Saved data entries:
══════

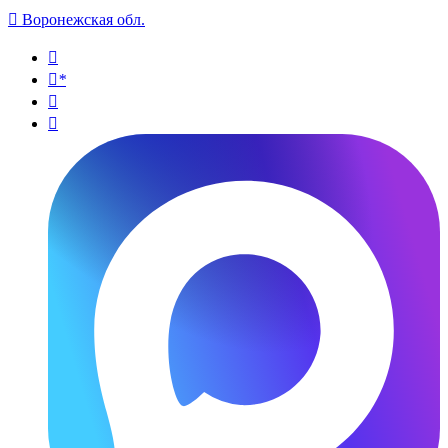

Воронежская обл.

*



══════

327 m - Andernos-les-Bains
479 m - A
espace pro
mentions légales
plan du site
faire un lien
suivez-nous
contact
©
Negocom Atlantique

══════

Problem: Echo the lines from the one containing "327 m - Andernos-les-Bains" to the one containing "Negocom Atlantique", inclusive, with no changes.

Exercise answer:
327 m - Andernos-les-Bains
479 m - A
espace pro
mentions légales
plan du site
faire un lien
suivez-nous
contact
©
Negocom Atlantique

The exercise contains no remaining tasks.